### Task instructions
Copy out each line of the data below that contains the string "portlet".

### Data
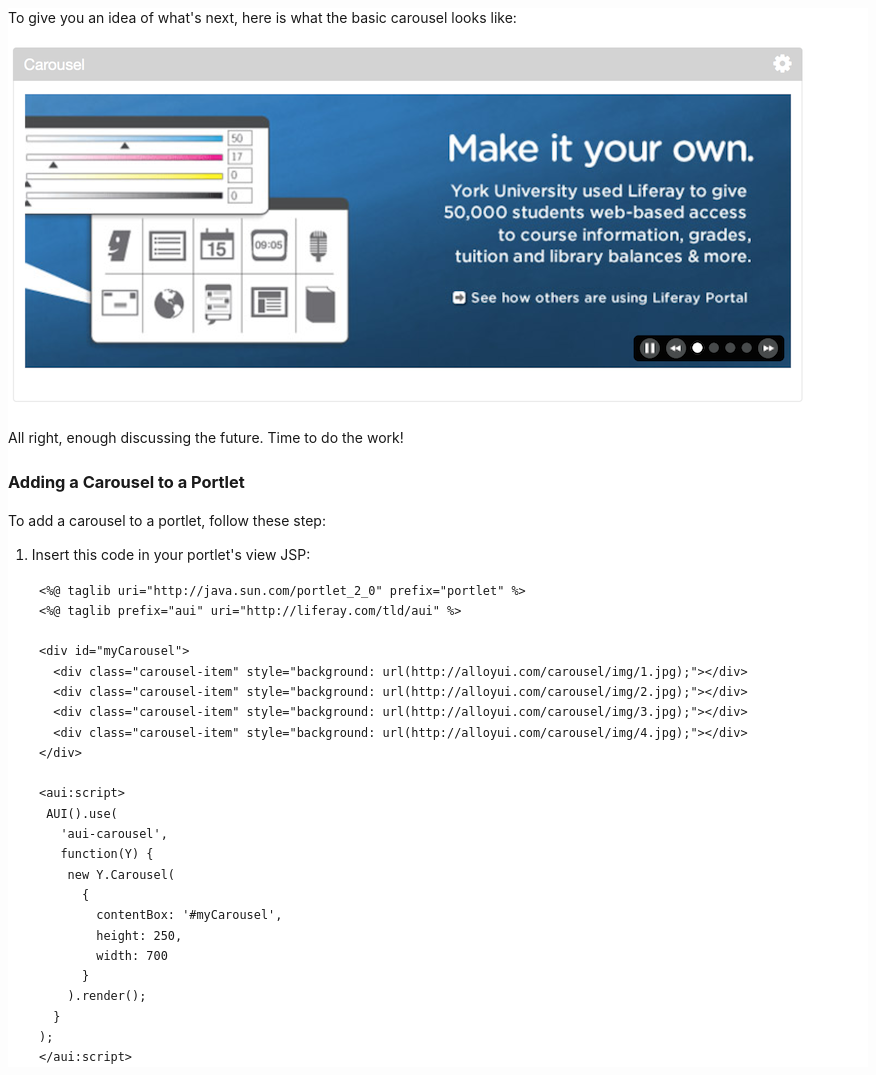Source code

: To give you an idea of what's next, here is what the basic carousel looks like:

![Figure 12.3: Image carousels can be a very handy tool to communicate information to users. Here is what the finished bare-bones portlet looks like.](../../images/alloyui-carousel-in-portlet.png)

All right, enough discussing the future. Time to do the work!



### Adding a Carousel to a Portlet [](id=adding-a-carousel-to-a-portlet-liferay-portal-6-2-dev-guide-12-en)

To add a carousel to a portlet, follow these step: 

1. Insert this code in your portlet's view JSP:

        <%@ taglib uri="http://java.sun.com/portlet_2_0" prefix="portlet" %>
        <%@ taglib prefix="aui" uri="http://liferay.com/tld/aui" %>

        <div id="myCarousel">
          <div class="carousel-item" style="background: url(http://alloyui.com/carousel/img/1.jpg);"></div>
          <div class="carousel-item" style="background: url(http://alloyui.com/carousel/img/2.jpg);"></div>
          <div class="carousel-item" style="background: url(http://alloyui.com/carousel/img/3.jpg);"></div>
          <div class="carousel-item" style="background: url(http://alloyui.com/carousel/img/4.jpg);"></div>
        </div>

        <aui:script>
         AUI().use(
           'aui-carousel',
           function(Y) {
            new Y.Carousel(
              {
                contentBox: '#myCarousel',
                height: 250,
                width: 700
              }
            ).render();
          }
        );
        </aui:script>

### Output for this exercise
![Figure 12.3: Image carousels can be a very handy tool to communicate information to users. Here is what the finished bare-bones portlet looks like.](../../images/alloyui-carousel-in-portlet.png)
### Adding a Carousel to a Portlet [](id=adding-a-carousel-to-a-portlet-liferay-portal-6-2-dev-guide-12-en)
To add a carousel to a portlet, follow these step: 
1. Insert this code in your portlet's view JSP:
        <%@ taglib uri="http://java.sun.com/portlet_2_0" prefix="portlet" %>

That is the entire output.